**YOUR INSTRUCTIONS:** Except for the pictures, reproduce the records word for word.

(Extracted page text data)

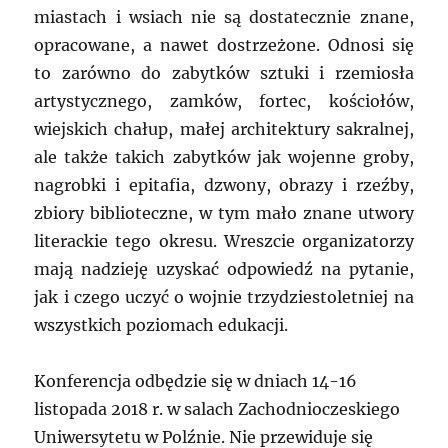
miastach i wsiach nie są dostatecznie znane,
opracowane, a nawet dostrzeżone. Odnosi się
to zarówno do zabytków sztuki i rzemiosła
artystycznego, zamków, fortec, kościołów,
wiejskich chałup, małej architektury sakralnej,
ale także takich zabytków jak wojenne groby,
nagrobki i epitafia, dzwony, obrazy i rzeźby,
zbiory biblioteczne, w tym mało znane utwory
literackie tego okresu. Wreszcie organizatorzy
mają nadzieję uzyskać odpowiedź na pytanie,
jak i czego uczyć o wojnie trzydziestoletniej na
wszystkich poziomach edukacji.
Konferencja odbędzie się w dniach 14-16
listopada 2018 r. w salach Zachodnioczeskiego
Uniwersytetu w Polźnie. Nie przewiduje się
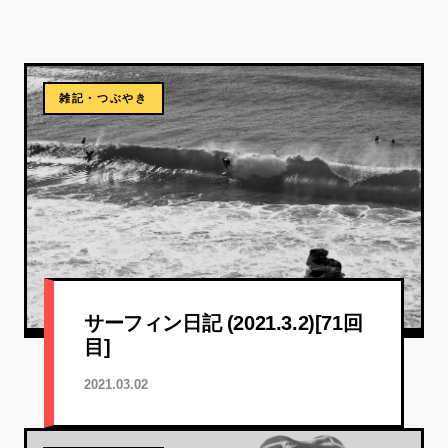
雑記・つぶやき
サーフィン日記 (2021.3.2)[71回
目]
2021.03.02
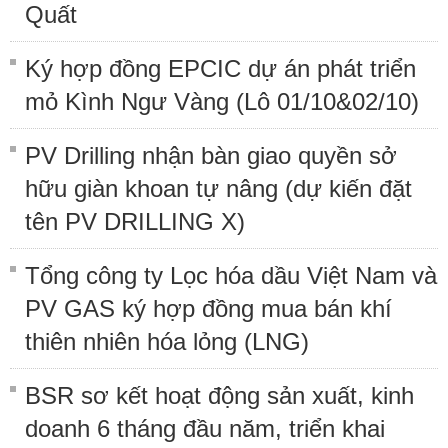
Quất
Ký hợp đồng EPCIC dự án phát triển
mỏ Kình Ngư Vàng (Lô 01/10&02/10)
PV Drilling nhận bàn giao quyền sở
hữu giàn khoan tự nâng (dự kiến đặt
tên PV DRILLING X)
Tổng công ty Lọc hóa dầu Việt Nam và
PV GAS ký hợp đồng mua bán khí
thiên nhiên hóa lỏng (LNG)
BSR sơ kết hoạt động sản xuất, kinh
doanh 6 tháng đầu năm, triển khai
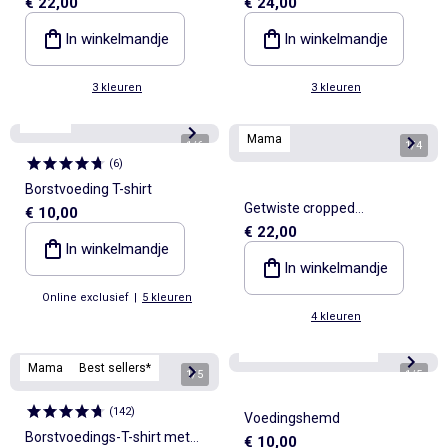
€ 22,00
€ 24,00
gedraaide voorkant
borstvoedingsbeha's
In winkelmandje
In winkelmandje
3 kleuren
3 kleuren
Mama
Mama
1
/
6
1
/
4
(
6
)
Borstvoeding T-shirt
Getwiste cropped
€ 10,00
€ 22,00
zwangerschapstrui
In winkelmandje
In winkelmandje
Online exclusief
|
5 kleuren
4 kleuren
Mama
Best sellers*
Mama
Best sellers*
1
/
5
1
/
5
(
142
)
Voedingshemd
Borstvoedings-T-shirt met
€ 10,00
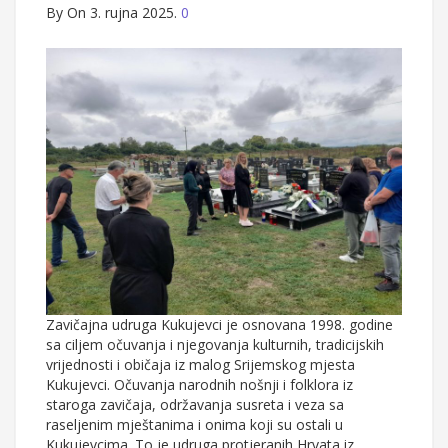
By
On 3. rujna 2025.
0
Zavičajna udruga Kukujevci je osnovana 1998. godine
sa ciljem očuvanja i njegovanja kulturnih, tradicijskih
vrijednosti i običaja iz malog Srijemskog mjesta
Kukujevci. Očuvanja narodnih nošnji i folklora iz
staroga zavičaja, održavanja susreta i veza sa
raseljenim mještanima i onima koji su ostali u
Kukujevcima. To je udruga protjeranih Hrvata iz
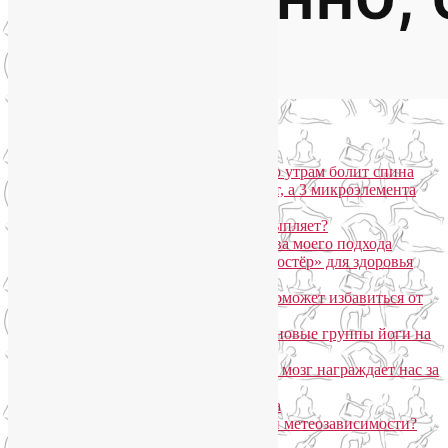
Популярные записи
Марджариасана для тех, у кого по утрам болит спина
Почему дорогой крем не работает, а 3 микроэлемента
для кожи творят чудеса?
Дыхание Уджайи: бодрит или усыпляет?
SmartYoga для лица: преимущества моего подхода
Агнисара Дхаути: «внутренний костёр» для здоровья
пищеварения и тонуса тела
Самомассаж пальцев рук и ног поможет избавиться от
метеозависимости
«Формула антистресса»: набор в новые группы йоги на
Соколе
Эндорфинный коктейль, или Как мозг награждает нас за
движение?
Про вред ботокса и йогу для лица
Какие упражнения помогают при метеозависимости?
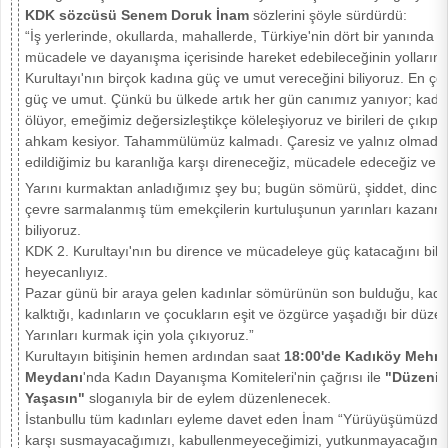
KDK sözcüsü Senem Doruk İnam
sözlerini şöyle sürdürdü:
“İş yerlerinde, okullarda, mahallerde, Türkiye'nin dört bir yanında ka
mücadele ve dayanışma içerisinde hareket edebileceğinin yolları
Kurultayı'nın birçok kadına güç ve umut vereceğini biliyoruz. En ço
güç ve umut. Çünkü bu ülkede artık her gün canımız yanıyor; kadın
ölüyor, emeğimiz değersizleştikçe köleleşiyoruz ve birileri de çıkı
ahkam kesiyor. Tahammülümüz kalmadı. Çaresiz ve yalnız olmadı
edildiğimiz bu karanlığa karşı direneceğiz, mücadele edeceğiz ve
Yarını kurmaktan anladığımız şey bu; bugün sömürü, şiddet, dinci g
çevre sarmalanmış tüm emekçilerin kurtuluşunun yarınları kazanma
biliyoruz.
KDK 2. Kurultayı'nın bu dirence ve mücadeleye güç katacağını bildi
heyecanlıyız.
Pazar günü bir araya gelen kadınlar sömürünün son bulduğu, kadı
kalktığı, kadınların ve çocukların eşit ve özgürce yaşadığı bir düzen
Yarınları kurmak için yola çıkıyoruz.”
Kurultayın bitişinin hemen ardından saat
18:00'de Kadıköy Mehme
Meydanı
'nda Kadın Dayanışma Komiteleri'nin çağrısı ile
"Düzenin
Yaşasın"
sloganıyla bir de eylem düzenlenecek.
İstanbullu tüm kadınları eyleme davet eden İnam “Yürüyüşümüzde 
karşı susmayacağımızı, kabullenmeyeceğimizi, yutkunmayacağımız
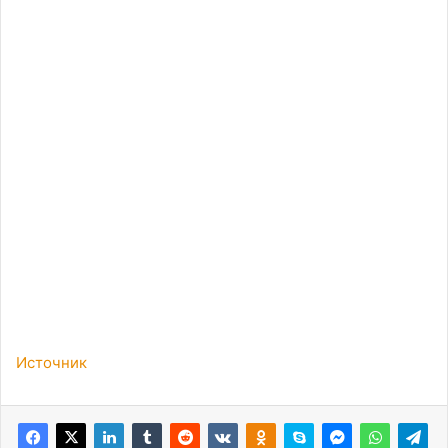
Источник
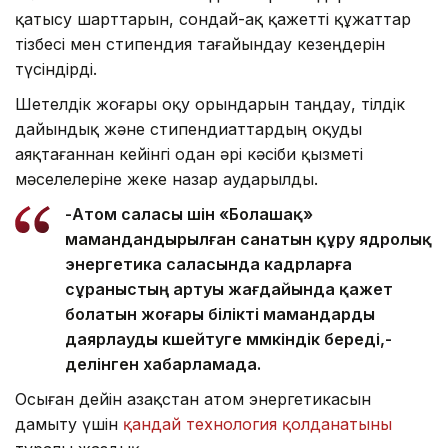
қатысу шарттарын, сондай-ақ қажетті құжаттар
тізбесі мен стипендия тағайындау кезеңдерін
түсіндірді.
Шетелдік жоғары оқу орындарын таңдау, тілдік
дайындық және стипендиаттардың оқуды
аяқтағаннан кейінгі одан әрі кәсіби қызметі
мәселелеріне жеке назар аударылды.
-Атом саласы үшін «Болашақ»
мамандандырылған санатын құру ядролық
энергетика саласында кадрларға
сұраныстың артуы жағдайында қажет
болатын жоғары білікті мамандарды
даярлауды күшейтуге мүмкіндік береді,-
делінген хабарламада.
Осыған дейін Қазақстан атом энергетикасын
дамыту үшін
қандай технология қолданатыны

**RESPONSE BOX:**
miastach i wsiach nie są dostatecznie znane,
opracowane, a nawet dostrzeżone. Odnosi się
to zarówno do zabytków sztuki i rzemiosła
artystycznego, zamków, fortec, kościołów,
wiejskich chałup, małej architektury sakralnej,
ale także takich zabytków jak wojenne groby,
nagrobki i epitafia, dzwony, obrazy i rzeźby,
zbiory biblioteczne, w tym mało znane utwory
literackie tego okresu. Wreszcie organizatorzy
mają nadzieję uzyskać odpowiedź na pytanie,
jak i czego uczyć o wojnie trzydziestoletniej na
wszystkich poziomach edukacji.
Konferencja odbędzie się w dniach 14-16
listopada 2018 r. w salach Zachodnioczeskiego
Uniwersytetu w Polźnie. Nie przewiduje się
雑記・つぶやき
サーフィン日記 (2021.3.2)[71回
目]
2021.03.02
Quất
Ký hợp đồng EPCIC dự án phát triển
mỏ Kình Ngư Vàng (Lô 01/10&02/10)
PV Drilling nhận bàn giao quyền sở
hữu giàn khoan tự nâng (dự kiến đặt
tên PV DRILLING X)
Tổng công ty Lọc hóa dầu Việt Nam và
PV GAS ký hợp đồng mua bán khí
thiên nhiên hóa lỏng (LNG)
BSR sơ kết hoạt động sản xuất, kinh
doanh 6 tháng đầu năm, triển khai
€ 22,00
€ 24,00
gedraaide voorkant
borstvoedingsbeha's
In winkelmandje
In winkelmandje
3 kleuren
3 kleuren
Mama
Mama
1
/
6
1
/
4
(
6
)
Borstvoeding T-shirt
Getwiste cropped
€ 10,00
€ 22,00
zwangerschapstrui
In winkelmandje
In winkelmandje
Online exclusief
|
5 kleuren
4 kleuren
Mama
Best sellers*
Mama
Best sellers*
1
/
5
1
/
5
(
142
)
Voedingshemd
Borstvoedings-T-shirt met
€ 10,00
By
On 3. rujna 2025.
0
Zavičajna udruga Kukujevci je osnovana 1998. godine
sa ciljem očuvanja i njegovanja kulturnih, tradicijskih
vrijednosti i običaja iz malog Srijemskog mjesta
Kukujevci. Očuvanja narodnih nošnji i folklora iz
staroga zavičaja, održavanja susreta i veza sa
raseljenim mještanima i onima koji su ostali u
Kukujevcima. To je udruga protjeranih Hrvata iz
Популярные записи
Марджариасана для тех, у кого по утрам болит спина
Почему дорогой крем не работает, а 3 микроэлемента
для кожи творят чудеса?
Дыхание Уджайи: бодрит или усыпляет?
SmartYoga для лица: преимущества моего подхода
Агнисара Дхаути: «внутренний костёр» для здоровья
пищеварения и тонуса тела
Самомассаж пальцев рук и ног поможет избавиться от
метеозависимости
«Формула антистресса»: набор в новые группы йоги на
Соколе
Эндорфинный коктейль, или Как мозг награждает нас за
движение?
Про вред ботокса и йогу для лица
Какие упражнения помогают при метеозависимости?
KDK sözcüsü Senem Doruk İnam
sözlerini şöyle sürdürdü:
“İş yerlerinde, okullarda, mahallerde, Türkiye'nin dört bir yanında ka
mücadele ve dayanışma içerisinde hareket edebileceğinin yolları
Kurultayı'nın birçok kadına güç ve umut vereceğini biliyoruz. En ço
güç ve umut. Çünkü bu ülkede artık her gün canımız yanıyor; kadın
ölüyor, emeğimiz değersizleştikçe köleleşiyoruz ve birileri de çıkı
ahkam kesiyor. Tahammülümüz kalmadı. Çaresiz ve yalnız olmadı
edildiğimiz bu karanlığa karşı direneceğiz, mücadele edeceğiz ve
Yarını kurmaktan anladığımız şey bu; bugün sömürü, şiddet, dinci g
çevre sarmalanmış tüm emekçilerin kurtuluşunun yarınları kazanma
biliyoruz.
KDK 2. Kurultayı'nın bu dirence ve mücadeleye güç katacağını bildi
heyecanlıyız.
Pazar günü bir araya gelen kadınlar sömürünün son bulduğu, kadı
kalktığı, kadınların ve çocukların eşit ve özgürce yaşadığı bir düzen
Yarınları kurmak için yola çıkıyoruz.”
Kurultayın bitişinin hemen ardından saat
18:00'de Kadıköy Mehme
Meydanı
'nda Kadın Dayanışma Komiteleri'nin çağrısı ile
"Düzenin
Yaşasın"
sloganıyla bir de eylem düzenlenecek.
İstanbullu tüm kadınları eyleme davet eden İnam “Yürüyüşümüzde 
karşı susmayacağımızı, kabullenmeyeceğimizi, yutkunmayacağımız
Источник
қатысу шарттарын, сондай-ақ қажетті құжаттар
тізбесі мен стипендия тағайындау кезеңдерін
түсіндірді.
Шетелдік жоғары оқу орындарын таңдау, тілдік
дайындық және стипендиаттардың оқуды
аяқтағаннан кейінгі одан әрі кәсіби қызметі
мәселелеріне жеке назар аударылды.
-Атом саласы үшін «Болашақ»
мамандандырылған санатын құру ядролық
энергетика саласында кадрларға
сұраныстың артуы жағдайында қажет
болатын жоғары білікті мамандарды
даярлауды күшейтуге мүмкіндік береді,-
делінген хабарламада.
Осыған дейін Қазақстан атом энергетикасын
дамыту үшін
қандай технология қолданатыны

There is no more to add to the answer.